The point of today’s diatribe is that there is an old stock market “saw” that goes: “A person will experience three bull markets in their lifetime. In the first one you do not have enough money to do much with it. In the third one you are too old to take the risk of investing in stocks. So, you had better use the second bull market to accumulate wealth.”
For the investor born in 1929, at the start of the 1949-1966 bull market, they would not have had much money to take advantage of that secular bull market. In the current 2009 – ? bull market, our investor would be 80+ years old and consequently probably unwilling to be very aggressive with stocks. Indeed, our hypothetical investor would have had to take full advantage of the 1982-2000 secular bull market for wealth accumulation (chart on page 5). Accordingly, an investor born in 1965 would not have had much money to play the 1982-2000 bull market. But, at the 2009 generational stock market bottom, that investor would have been 44 years old and, therefore, should have the means to aggressively invest in the current secular bull market, which would be the second one of their lifetime. We urge investors to invest accordingly.

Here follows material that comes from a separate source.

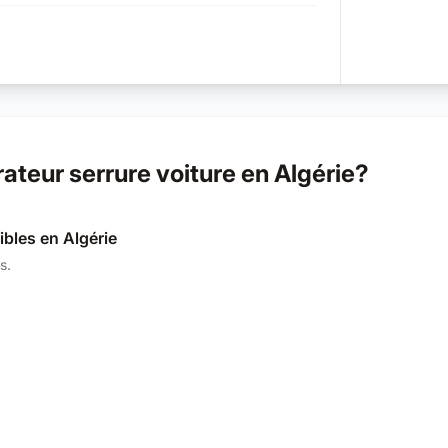
teur serrure voiture en Algérie?
ibles en Algérie
s.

For a long time, we have suggested that the world economies were going into a synchronized economic recovery. Accordingly, it was no surprise when, over the weekend, SentimenTrader’s Jason Goepfert wrote, “Every major Economic Surprise Index across the world is now positive. From the U.S. to China, Europe to Emerging Markets, all regions have had economic reports that have exceeded economists’ expectations. When we’ve had such coordinated economic goodies in the past, defensive sectors did the best going forward. The dollar and commodities suffered, the yield curve declined, and emerging markets did the best of all.”
Last week, the Technology sector was the strongest and made a new all-time high. If the tax bill “flies,” the sectors that should benefit the most are: Financials, Retailers, Telecom, Transports, and small-cap stocks. Indeed, the small-cap Russell 2000 saw a big lift on Friday as it bounced off of its 50-day moving average. Copper’s recent rally is also suggestive of world-wide economic strength.
Remember, “A person will experience three bull markets in their lifetime. In the first one you do not have enough money to do much with it. In the third one you are too old to take the risk of investing in stocks. So, you had better use the second bull market to accumulate wealth” [like this one].